■ EXERCISE OBJECTIVE
Print the lines from the one containing "が出て80台のスコアを出し" through the one containing "ら、マナーのよいゴルファー", reproducing them character for character.
#### THE DATA ####
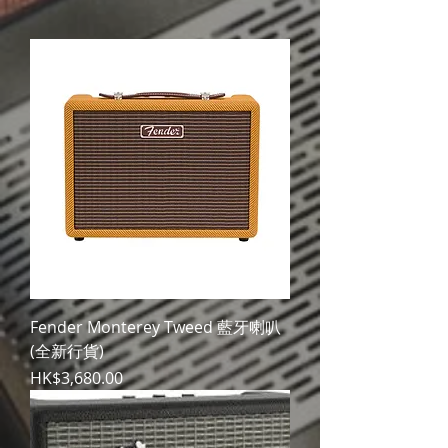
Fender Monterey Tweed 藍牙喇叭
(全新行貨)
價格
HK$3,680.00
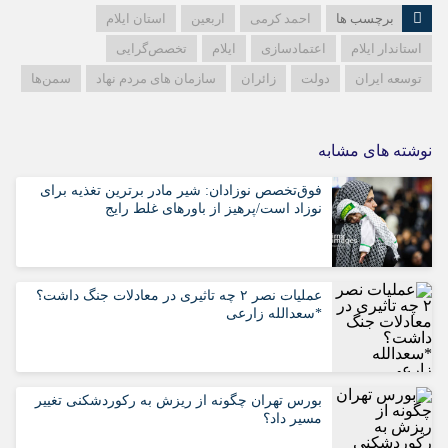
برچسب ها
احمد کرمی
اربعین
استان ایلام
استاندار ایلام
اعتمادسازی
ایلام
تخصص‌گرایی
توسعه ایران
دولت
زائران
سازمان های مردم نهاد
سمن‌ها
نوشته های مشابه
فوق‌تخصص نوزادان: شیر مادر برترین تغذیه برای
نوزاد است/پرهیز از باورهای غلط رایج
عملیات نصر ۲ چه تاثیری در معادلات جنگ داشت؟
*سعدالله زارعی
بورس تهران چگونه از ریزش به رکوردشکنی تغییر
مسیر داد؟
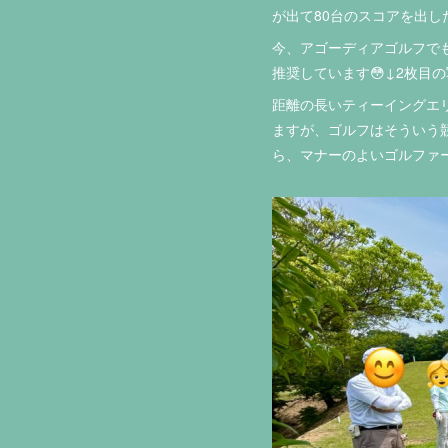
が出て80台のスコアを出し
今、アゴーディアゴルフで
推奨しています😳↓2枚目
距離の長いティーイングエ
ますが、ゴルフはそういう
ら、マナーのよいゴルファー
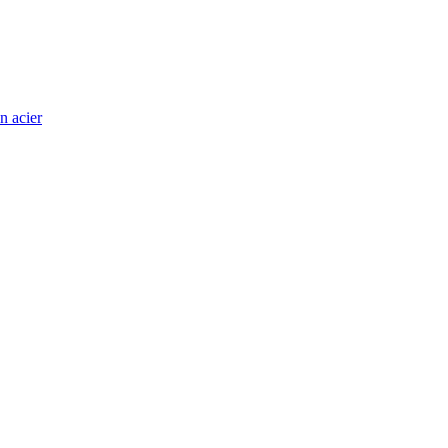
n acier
####
#### THE DATA ####
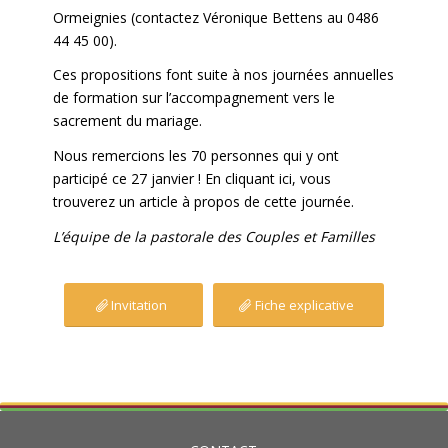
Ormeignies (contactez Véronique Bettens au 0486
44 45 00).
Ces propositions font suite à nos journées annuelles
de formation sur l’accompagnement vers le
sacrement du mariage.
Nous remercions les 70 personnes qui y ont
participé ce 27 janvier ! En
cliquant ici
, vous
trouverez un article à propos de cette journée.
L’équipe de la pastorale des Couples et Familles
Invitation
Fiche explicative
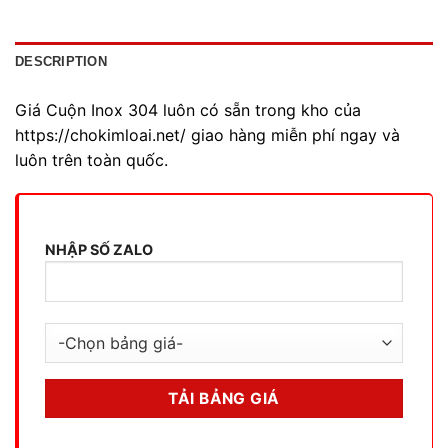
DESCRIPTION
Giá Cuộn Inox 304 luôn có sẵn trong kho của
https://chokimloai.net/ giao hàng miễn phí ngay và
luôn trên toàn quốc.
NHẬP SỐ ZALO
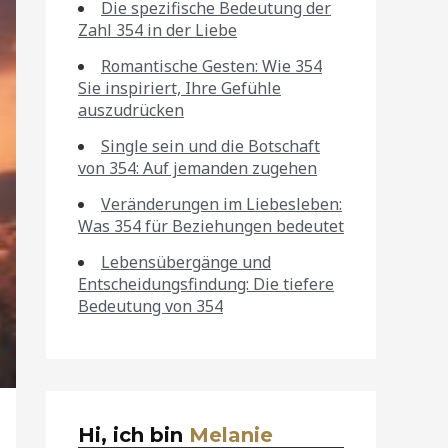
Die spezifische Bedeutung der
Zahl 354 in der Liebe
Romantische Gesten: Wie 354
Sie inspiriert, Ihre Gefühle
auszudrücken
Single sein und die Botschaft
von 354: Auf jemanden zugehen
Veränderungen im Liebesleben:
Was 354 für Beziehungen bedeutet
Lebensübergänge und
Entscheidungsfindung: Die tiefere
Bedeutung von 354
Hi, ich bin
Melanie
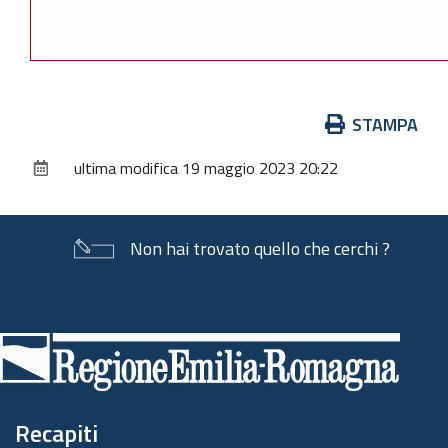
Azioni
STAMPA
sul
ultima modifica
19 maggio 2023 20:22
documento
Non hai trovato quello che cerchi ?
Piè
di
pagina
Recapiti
####
■ SOLUTION
が出て80台のスコアを出し
今、アゴーディアゴルフで
推奨しています😳↓2枚目
距離の長いティーイングエ
ますが、ゴルフはそういう
ら、マナーのよいゴルファー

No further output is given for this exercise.